**YOUR INSTRUCTIONS**
Find the word "vráti" in the records below. List each line containing it.

- - - -

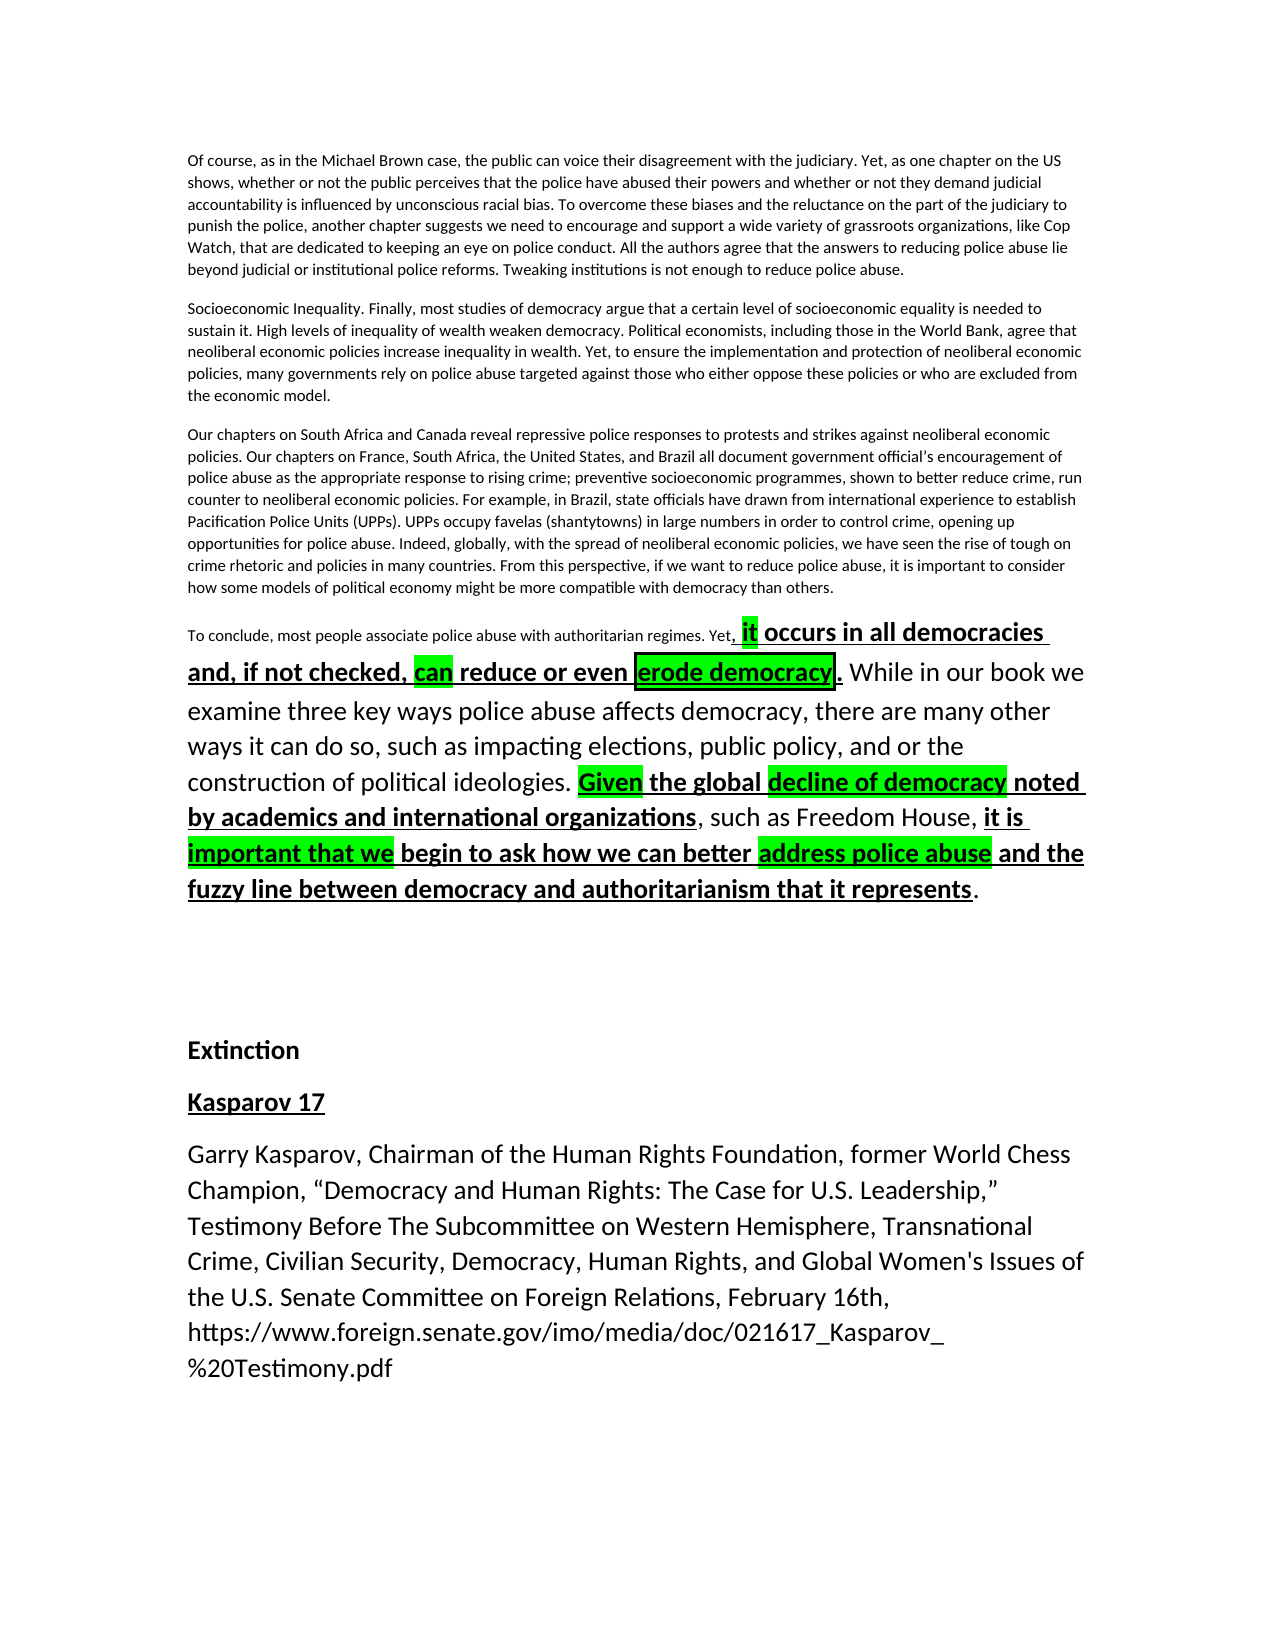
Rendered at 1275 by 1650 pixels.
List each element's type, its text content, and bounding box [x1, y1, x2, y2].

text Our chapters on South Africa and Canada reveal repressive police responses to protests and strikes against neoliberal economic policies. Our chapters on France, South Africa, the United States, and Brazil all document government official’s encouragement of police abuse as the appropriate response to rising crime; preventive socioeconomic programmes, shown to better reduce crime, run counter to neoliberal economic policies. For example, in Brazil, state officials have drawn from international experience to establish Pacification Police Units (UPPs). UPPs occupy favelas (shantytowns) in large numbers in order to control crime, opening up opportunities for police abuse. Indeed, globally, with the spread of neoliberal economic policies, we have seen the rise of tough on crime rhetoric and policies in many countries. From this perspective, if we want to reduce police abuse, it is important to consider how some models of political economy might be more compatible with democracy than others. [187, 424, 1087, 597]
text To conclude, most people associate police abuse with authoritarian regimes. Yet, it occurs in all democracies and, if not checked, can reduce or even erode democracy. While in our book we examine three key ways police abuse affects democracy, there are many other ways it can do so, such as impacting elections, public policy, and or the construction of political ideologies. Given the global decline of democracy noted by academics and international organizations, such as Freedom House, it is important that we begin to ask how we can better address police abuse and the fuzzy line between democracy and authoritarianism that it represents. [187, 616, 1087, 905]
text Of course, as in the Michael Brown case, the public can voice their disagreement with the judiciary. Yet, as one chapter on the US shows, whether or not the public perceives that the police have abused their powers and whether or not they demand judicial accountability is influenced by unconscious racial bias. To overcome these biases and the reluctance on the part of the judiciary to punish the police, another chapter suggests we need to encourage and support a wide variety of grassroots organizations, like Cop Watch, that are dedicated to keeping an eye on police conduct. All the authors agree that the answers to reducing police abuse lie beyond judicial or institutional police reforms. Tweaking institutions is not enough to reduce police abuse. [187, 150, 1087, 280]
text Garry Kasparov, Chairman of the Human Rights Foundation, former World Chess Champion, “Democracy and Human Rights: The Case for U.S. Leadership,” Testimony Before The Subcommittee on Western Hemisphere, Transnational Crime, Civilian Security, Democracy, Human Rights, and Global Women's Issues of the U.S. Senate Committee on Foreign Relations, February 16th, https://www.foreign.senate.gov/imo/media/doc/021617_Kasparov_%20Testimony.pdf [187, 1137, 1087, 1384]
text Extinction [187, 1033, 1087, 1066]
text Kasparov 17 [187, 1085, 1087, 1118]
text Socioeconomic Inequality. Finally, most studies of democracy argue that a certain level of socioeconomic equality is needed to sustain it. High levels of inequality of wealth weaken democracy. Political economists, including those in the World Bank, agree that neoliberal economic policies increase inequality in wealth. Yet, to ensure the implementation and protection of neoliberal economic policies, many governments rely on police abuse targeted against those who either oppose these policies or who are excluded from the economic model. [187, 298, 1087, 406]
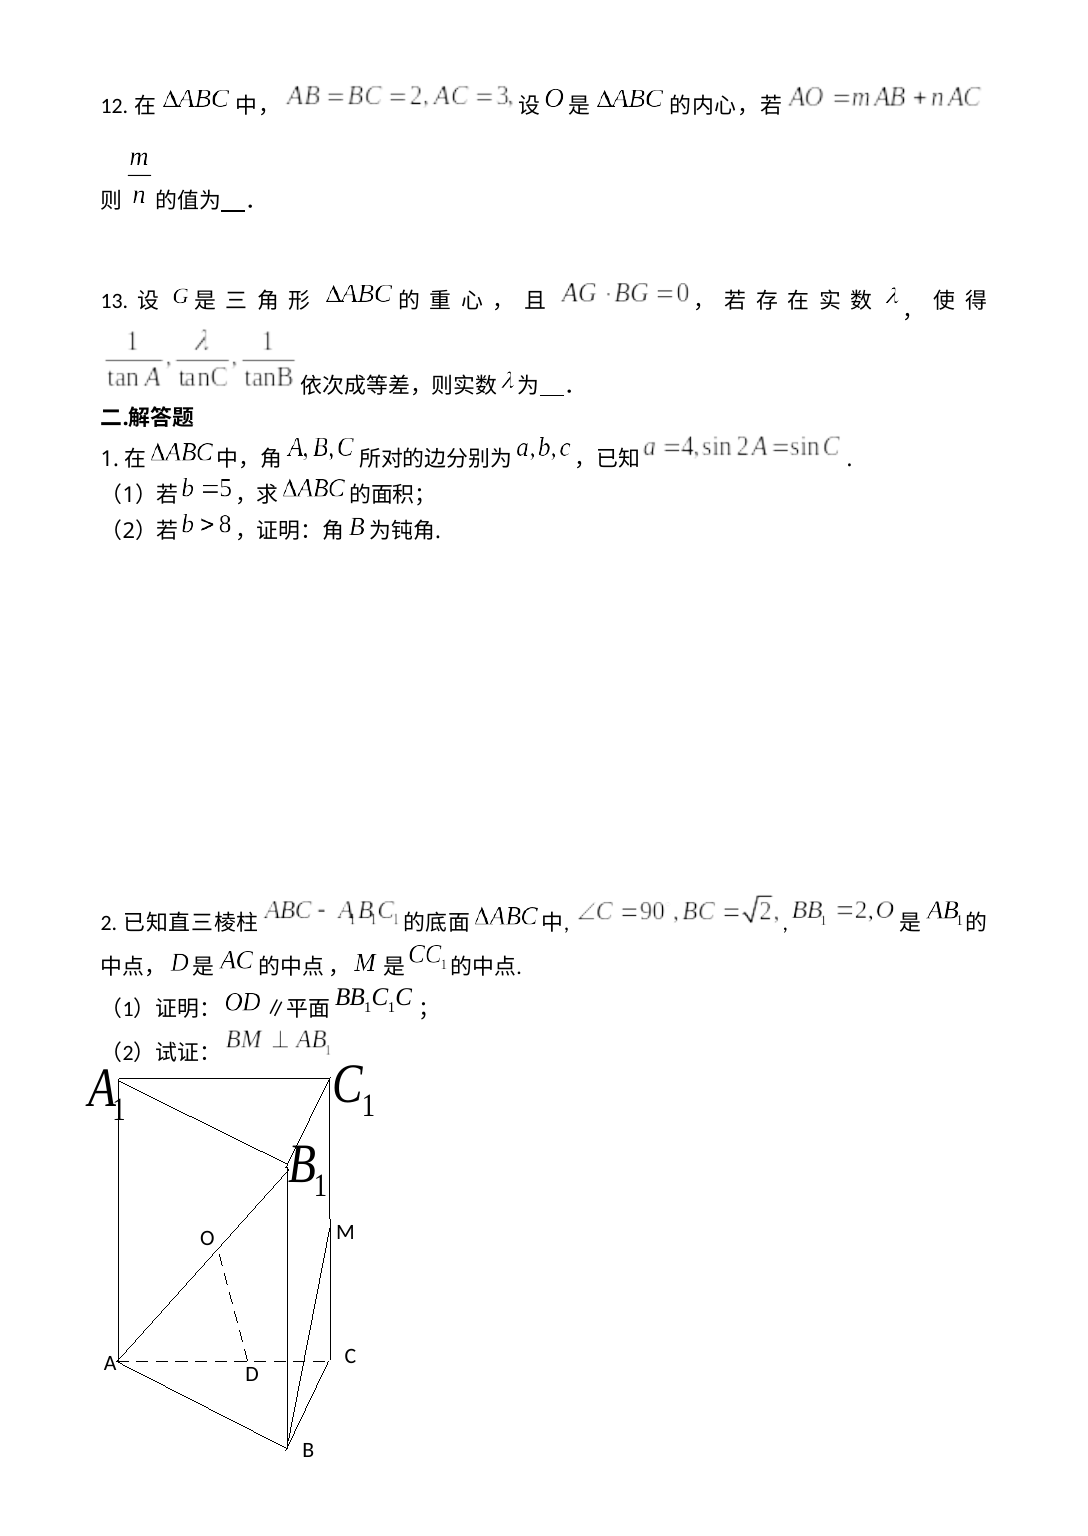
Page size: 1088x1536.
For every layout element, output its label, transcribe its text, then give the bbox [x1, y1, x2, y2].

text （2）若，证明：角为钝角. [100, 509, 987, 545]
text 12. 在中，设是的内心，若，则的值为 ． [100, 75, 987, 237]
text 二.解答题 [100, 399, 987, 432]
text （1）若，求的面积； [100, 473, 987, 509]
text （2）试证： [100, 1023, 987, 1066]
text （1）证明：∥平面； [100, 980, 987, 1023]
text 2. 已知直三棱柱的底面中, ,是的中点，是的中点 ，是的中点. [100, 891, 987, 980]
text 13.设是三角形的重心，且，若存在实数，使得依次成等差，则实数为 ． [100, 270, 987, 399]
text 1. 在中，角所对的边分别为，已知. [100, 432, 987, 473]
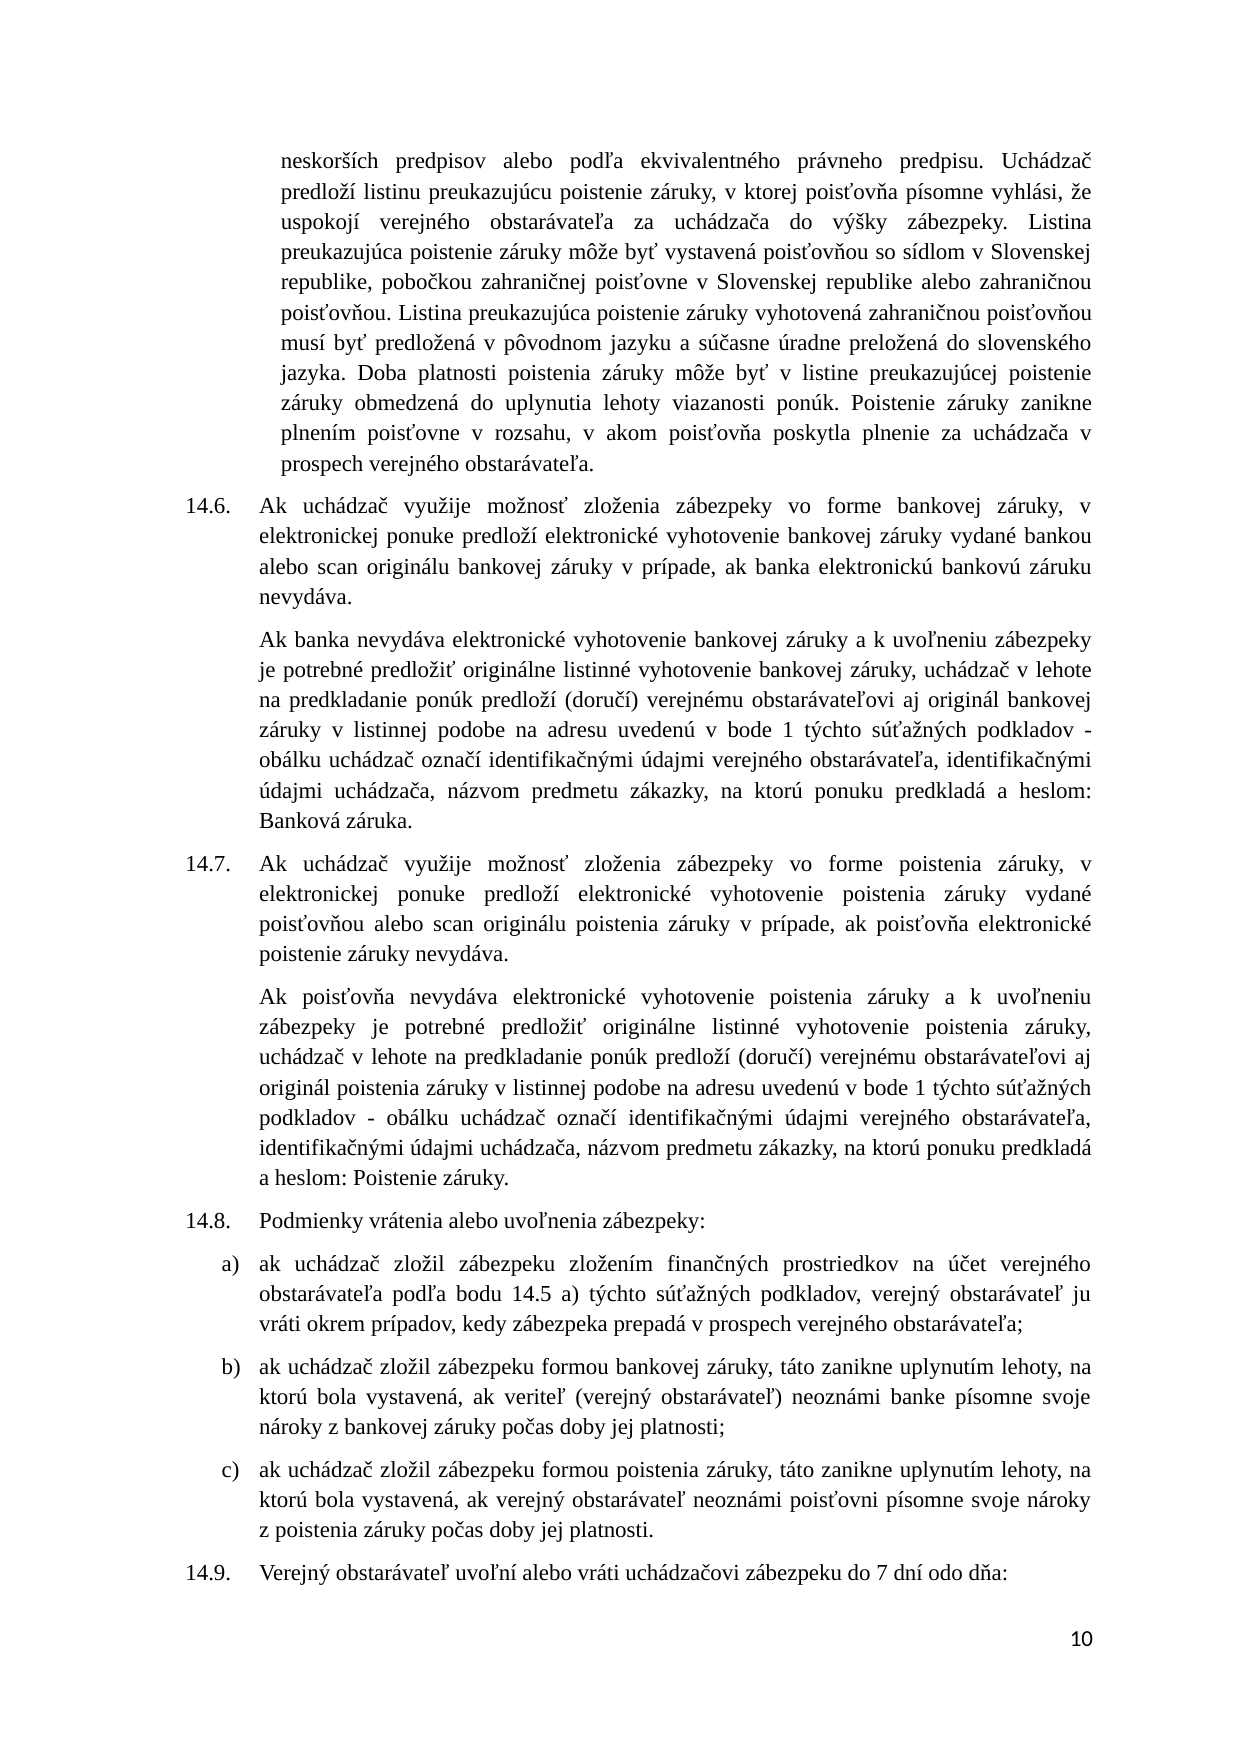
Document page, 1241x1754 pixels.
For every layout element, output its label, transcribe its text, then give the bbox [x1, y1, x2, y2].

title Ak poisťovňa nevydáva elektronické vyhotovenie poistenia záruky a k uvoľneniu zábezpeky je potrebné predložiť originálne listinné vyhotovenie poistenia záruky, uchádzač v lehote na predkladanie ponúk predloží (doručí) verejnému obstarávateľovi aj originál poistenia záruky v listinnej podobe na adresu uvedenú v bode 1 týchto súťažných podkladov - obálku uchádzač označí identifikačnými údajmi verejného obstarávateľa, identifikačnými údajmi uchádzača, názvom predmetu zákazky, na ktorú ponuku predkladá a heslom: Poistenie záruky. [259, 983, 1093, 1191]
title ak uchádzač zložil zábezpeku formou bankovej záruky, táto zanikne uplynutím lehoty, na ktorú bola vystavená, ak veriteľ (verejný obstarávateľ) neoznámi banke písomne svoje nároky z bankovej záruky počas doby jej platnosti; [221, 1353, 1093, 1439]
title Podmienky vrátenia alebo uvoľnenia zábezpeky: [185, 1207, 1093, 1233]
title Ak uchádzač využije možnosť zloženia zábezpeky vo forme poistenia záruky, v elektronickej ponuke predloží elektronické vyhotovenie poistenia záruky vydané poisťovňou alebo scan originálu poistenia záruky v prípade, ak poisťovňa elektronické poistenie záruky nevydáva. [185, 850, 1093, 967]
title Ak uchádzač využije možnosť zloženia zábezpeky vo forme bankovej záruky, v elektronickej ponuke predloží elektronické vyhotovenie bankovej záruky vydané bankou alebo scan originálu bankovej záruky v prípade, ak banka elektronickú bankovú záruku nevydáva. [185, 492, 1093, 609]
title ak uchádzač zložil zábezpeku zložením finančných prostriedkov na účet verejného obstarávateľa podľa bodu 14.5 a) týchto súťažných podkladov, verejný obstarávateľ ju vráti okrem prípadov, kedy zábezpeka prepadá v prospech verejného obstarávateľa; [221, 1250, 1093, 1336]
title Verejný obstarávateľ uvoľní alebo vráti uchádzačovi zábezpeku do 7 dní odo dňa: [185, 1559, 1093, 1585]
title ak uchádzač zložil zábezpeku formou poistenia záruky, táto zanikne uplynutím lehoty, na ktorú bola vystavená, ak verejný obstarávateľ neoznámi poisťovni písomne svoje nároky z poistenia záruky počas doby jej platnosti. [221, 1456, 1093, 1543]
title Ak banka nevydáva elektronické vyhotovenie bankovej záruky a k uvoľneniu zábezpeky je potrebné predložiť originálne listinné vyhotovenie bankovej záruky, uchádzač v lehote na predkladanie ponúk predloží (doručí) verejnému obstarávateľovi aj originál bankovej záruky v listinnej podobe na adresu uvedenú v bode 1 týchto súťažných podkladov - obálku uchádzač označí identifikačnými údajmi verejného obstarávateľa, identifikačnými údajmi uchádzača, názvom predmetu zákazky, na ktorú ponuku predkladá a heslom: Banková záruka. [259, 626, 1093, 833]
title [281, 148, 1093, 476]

- - - -

**ANSWER TO THE PROBLEM**
title ak uchádzač zložil zábezpeku zložením finančných prostriedkov na účet verejného obstarávateľa podľa bodu 14.5 a) týchto súťažných podkladov, verejný obstarávateľ ju vráti okrem prípadov, kedy zábezpeka prepadá v prospech verejného obstarávateľa; [221, 1250, 1093, 1336]
title Verejný obstarávateľ uvoľní alebo vráti uchádzačovi zábezpeku do 7 dní odo dňa: [185, 1559, 1093, 1585]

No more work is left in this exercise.